Question: Ok.. got approved for a home loan!! I am pretty stoked about that since a year and half ago, I could barley rent and place cause my credit was so shitty. Thanks to some frugal living this is all possible. Anyway, so I am approved for a loan amount of 285k and plan to use 15-20k down. Naturally I want to buy a house w/o HOA fees. SO I drive around in neighborhoods that are commutable to my place of employment in the price range I can afford. Selling price to 315k. These neighborhoods are filled with migrant farm workers, gang-bangers, filthy streets, trash everywhere, broken cars and appliances parked on the dead lawns. The FN neighborhoods I can afford to live in are the neighborhoods I avoid driving through. I now realize I cannot buy a house in a decent area in San Diego County for under 315k. Now I’m looking at stinking condos in OK areas! LOL..California is too FN expensive.
This question is going to be a tough one… Does anyone have any ideas on ways to find a decent home in a decent neighborhood for below market value? and have you used this to purchase a home?
Please don’t laugh cause I know your gut reaction is this: “If I knew the answer to that question, I’d be a millionaire”.
Any tips are appreciated!
Answer: Hey, I feel your pain. I live in Northern California, in the Bay Area. It is also a damn expensive place to live. I thought about leaving–until I sat down and did the math and realized that I was making about 175% of what I was making back East for the same job. Over time, I have had the opportuniy to advance, which is occuring much more rapidly here than it ever would have in any of my former positions before I moved here. So it has advantages and disadvantages.
I also am working on a similar plan. I had an enourmous amount of school loans, and some personal debts that came with me when I moved here. So I took that extra income and doubled payments and plowed it down substantially. I just hit a great milestone where I just paid off a series of loans just this month–yahoo! All of these were necessary to get me through school at the time, but I can’t wait until they’re all gone, like you’ve done. Successive approximation; I’m getting there.
I also have similar dreams, to buy my own property and home. However, particularly in the areas we live in, we should tread with some caution. I have read from Consumer Reports to the Wall Street Journal (Or was it the NY Times???) that wrote about areas where housing prices are “dangerously” overvalued. I believe they defined that as 20% over the rate sustainable for a given area, based on average income, and a bunch of other data I won’t try to replicate here. But my tip #1, be careful, as the market may level off, and may slightly decline in our overvalued markets. Some will nay-say this, but they haven’t done their homework.

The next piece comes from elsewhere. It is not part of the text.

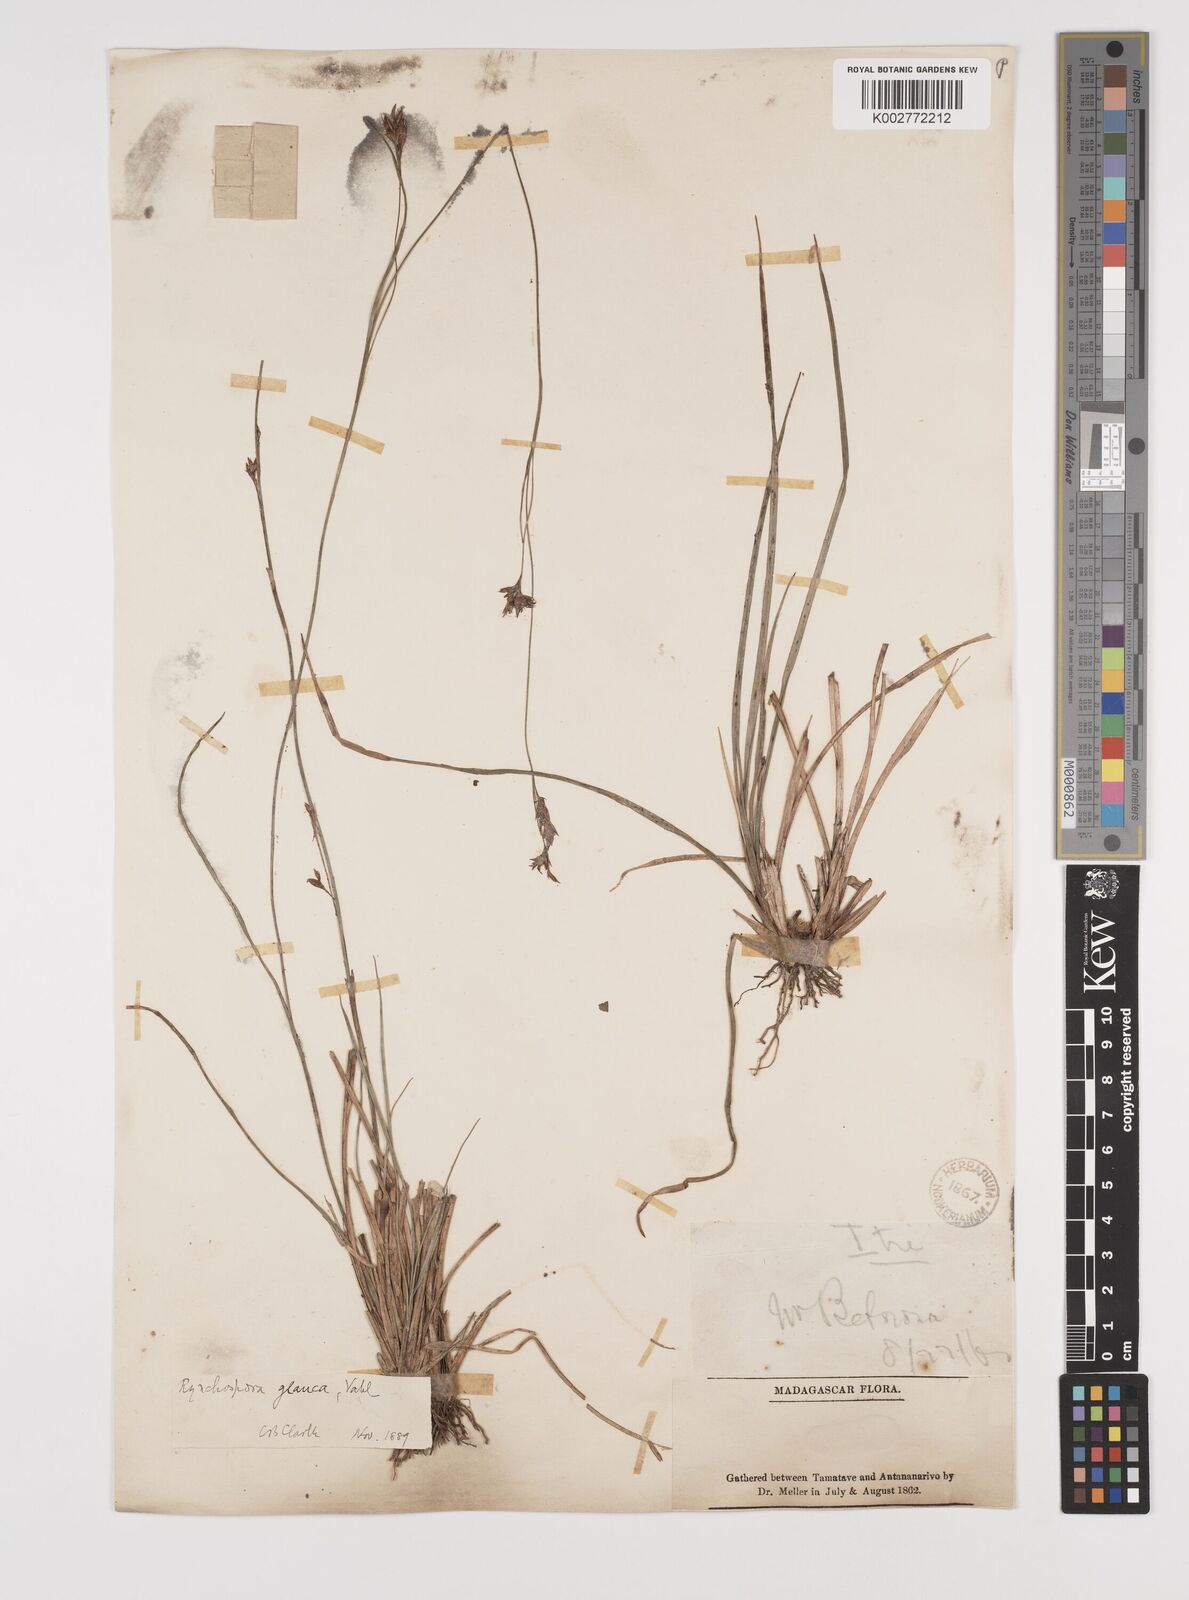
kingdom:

But I’ve been keeping an eye on the market for a few years in my area now. I also have looked at low income areas. Some are areas, as you described, that I would not want to live in. But there are some family areas nearby, outside of city-type problems, which I would buy in a new york minute–if I could find one for sale at a reasonable price–and despite the city name. Say “Oakland” up here, for example, and some people think of the murder rate. True enough, but there are lots of neighborhoods within that city–some I’d live in, some I wouldn’t. So, my tip #2, get to know the neighborhoods. Sometimes there are diamonds in the rough. I knew some folks that bought into a nieghborhood in Richmond, CA, that also had a bad rep, but was “up and coming,” and it did come up. They sold for over half a mil–more than twice what they paid just three or four years prior–and moved back to NY and bought a property–for CASH–they plan to run a B&B on. Not bad, for a pair of restaurant WAITERS!!!
Tip #3, if you can’t find that palace by the sea you’ve been looking for, and you have a set budget taht can’t go up, your only choice is to lower your expectations. It’s a starter home, right? An investment, not necessarily where you will live for the next 30 years. So you could go condo. Not me, though, I have had bad condo experiences. I’d love to find a fixer-upper in a better neighborhood and put in the elbow grease myself.
Tip #4 be resourceful. Sounds easy, huh? But one thing I’ve learned is that the vast majority of advertised homes, with pictures, in full color booklets–are crappy deals. And if they AREN’T crappy deals, then they’ll be GONE well before you get there. But there are other things you can do. Get on e-mail lists that allow local people selling their homes to advertise at low cost or no cost. Look for individuals selling their homes. BOTTOM LINE: you learned to LIVE frugally, SHOP frugally, etc., etc., so now learn to HOUSE HUNT frugally. Find the bargain. They’re out there. Someone nabbed one near me. In a neighborhood of homes where I rent, they are selling for $300k-475k. Yet someone nabbed one for like $175K just recently. WTF!?!?! I went by and checked it out–yep, a real fixer upper, but I would have done it. In an area where you don’t have to worry much about rain or worry about any snow whatsoever, many problems can be repaired by the do-it-yourselfer. I used to think these bargains were once a decade, but keeping my eye on active house sale lists in the paper and elsewhere, you can see that they go for cheap every now and again. I’d just love it if there was someplace that I could go to that specialized in cheap, fixer-upper properties. But there isn’t, because realtors don’t want to service the low-end crowd, after all they get their cut from the total price, right?